Most PHP security programs already include some combination of Composer audit (composer audit), PHPStan for static analysis, and periodic manual review or pentesting. CodeGuards.io fits into this stack as a continuous, commit-level layer — the thing that catches what slips through regular code review before it merges.

• Composer audit / Dependabot — handles known CVEs in third-party dependencies. CodeGuards.io handles vulnerabilities in your own code.
• PHPStan / Psalm — handles type safety and code quality. CodeGuards.io handles security-specific patterns that static analysis tools are not designed to detect.
• Manual review — handles architectural concerns and business logic. CodeGuards.io handles the security checklist so reviewers can focus on those higher-level concerns.

Other supported languages

CodeGuards.io is not PHP-only. Teams using TypeScript, JavaScript, Python, Go, and Ruby can connect those projects and get the same commit-level security review. PHP and Laravel are highlighted here because the framework-specific detection patterns are particularly valuable — but the platform works across a mixed-language codebase with no extra configuration.

Frequently asked questions

Does CodeGuards.io understand Laravel's security features — like policies and gates?

CodeGuards.io is aware of common Laravel authorization patterns. It can distinguish between a route that uses $this->authorize() correctly and one that calls the same model method without an authorization check. It does not perform full data-flow analysis across the entire application but focuses on the most common patterns where authorization is missing in newly changed code.

We use a custom PHP framework. Does CodeGuards.io still work?

Yes. The detection library covers PHP-level patterns — raw query construction, input handling, session management, file operations — that apply regardless of framework. Framework-specific rules (Laravel, Symfony, Slim) add additional context on top of the base PHP rules.

Will it flag our test fixtures or seed data?

Occasionally. Test fixtures sometimes contain hardcoded credentials or simplified SQL queries that match security patterns. You can mark these findings as accepted with a note like "test fixture, not production code" and CodeGuards.io will stop reporting the same pattern in that repo.
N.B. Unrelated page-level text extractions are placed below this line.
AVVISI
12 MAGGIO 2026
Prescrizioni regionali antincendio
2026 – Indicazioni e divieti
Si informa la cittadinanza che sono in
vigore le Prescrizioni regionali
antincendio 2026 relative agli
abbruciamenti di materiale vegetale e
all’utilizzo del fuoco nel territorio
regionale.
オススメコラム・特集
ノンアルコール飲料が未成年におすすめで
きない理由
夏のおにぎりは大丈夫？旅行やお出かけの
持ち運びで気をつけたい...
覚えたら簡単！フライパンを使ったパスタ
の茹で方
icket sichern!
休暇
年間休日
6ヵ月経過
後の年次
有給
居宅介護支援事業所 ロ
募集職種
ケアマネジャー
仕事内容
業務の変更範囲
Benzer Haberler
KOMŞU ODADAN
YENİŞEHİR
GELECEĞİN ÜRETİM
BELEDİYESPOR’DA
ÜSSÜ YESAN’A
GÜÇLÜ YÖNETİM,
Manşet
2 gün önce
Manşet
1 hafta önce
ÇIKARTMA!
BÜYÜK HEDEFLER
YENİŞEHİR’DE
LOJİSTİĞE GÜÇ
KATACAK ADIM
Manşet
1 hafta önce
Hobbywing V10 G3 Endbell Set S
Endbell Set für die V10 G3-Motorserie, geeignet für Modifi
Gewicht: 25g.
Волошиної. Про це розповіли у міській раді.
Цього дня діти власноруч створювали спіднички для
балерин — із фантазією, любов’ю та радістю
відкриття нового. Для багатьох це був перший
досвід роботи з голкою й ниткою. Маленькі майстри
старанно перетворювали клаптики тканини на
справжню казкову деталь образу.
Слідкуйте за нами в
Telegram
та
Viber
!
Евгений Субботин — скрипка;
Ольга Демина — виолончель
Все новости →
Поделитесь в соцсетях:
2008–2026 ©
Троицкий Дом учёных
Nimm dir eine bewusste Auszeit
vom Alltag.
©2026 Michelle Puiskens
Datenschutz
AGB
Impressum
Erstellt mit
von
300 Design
How do we connect a self-hosted GitLab instance running our PHP projects?

The connection process is the same as for GitLab.com: paste a personal access token, specify your instance hostname, and select the projects. GitLab 14.0 and above is supported. See the workflow page for step-by-step setup.

Can CodeGuards.io fail the CI pipeline when it finds a critical vulnerability?

Yes. Add the CodeGuards CI runner to your .gitlab-ci.yml; it sends review and security bundles to POST /ci/reviews and POST /ci/scans. Details are on the workflow page.